Prior to tonight, I had never scarfed anything in my life except plates of spaghetti and entire pizzas, so I was happy this went smoothly.  I did find the complex angles / fairing on the chine make for a little more difficult experience but managed through it.

Scarf Joints with T-88 Epoxy

The garage has been below freezing, so I rigged up this little heat box to keep the joints at a decent temp for 3 days before really doing much of anything. Yes, isn't it elegant!

Removing the clamps:

I clamped the joints evenly and with moderate but not tight pressure using c-clamps and boards covered in packing tape.  I removed the boards after about 3 days when nothing felt tacky anymore.  This was the boards before cleanup.  I just decided to not really do much cleanup after I put them together, because some prior testing revealed the epoxy sanded off rather easily.

The First Pass Sanding

The results after the initial sanding are what you see below.  I have some work to do to "feather" the thickness of the boards from the joints back to the main part of the board.  It was hard to get things exactly perfect - and what was most challenging was:

1) Pressure on the joints during clamping - too hard and all the epoxy comes out = bad.  too soft and the joint floats around where you don't want it.  Hard to get the joint exactly lined up on all four sides.

2) Sanding afterward - in a couple of spots got a little too deep  - luckily it was only on one side so I will put that side down and feather it out - no one will be the wiser.

3) Knowing when to stop sanding.  I am going to take a step back, and come back with a clear head on the sanding in a day or so with a hand sander where I can't get too crazy.

Scarfing / epoxy of these rails has admittedly not been my favorite part of the build so far.  I learned a lot during this part of the project that should help me once I finally get my plywood.  I mean they turned out acceptably, but given about 100 or more attempts I could probably do better.

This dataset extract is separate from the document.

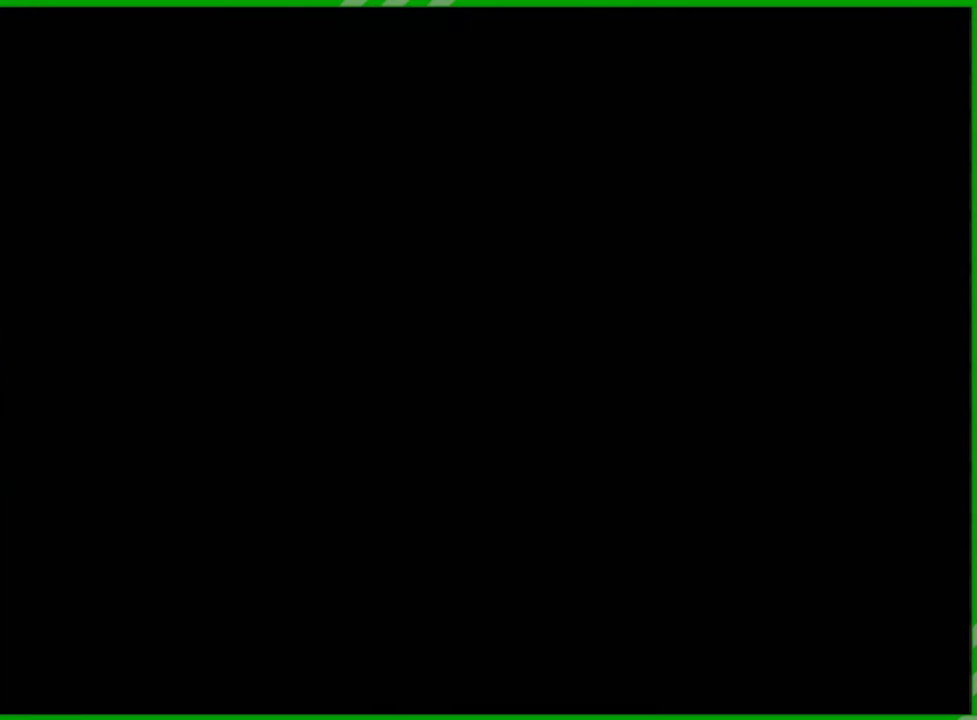
{"buttons": [], "left_stick": "center", "events": []}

What you see here isn't "final" per se, but like I said I am going to step back before I do anymore sanding to feather the thickness.

End of Week 4

Notchin', drillin', scarfin' & plywood


I have been keeping busy dismantling and sanding my used trailer until I got my plywood in - well I finally got it on Friday.

As you may recall, I ordered it from Midwest Boat Appeal and Marine Plywood in St. Bonifacius, MN, the only place within 250 miles to carry marine grade plywood. It worked out to be a little less than ordering it from Noah's factoring in shipping - just a few years ago he was selling 12mm for under $100, but prices are really dictated by the supplier......  (3) 12mm BS1088 Hydro-tek Meranti @ $121.08 each, and (3) 6MM BS1088 Hydro-tek Keruing @ $57.08 + MN tax.  I am sure it is available for less, but not anywhere nearby.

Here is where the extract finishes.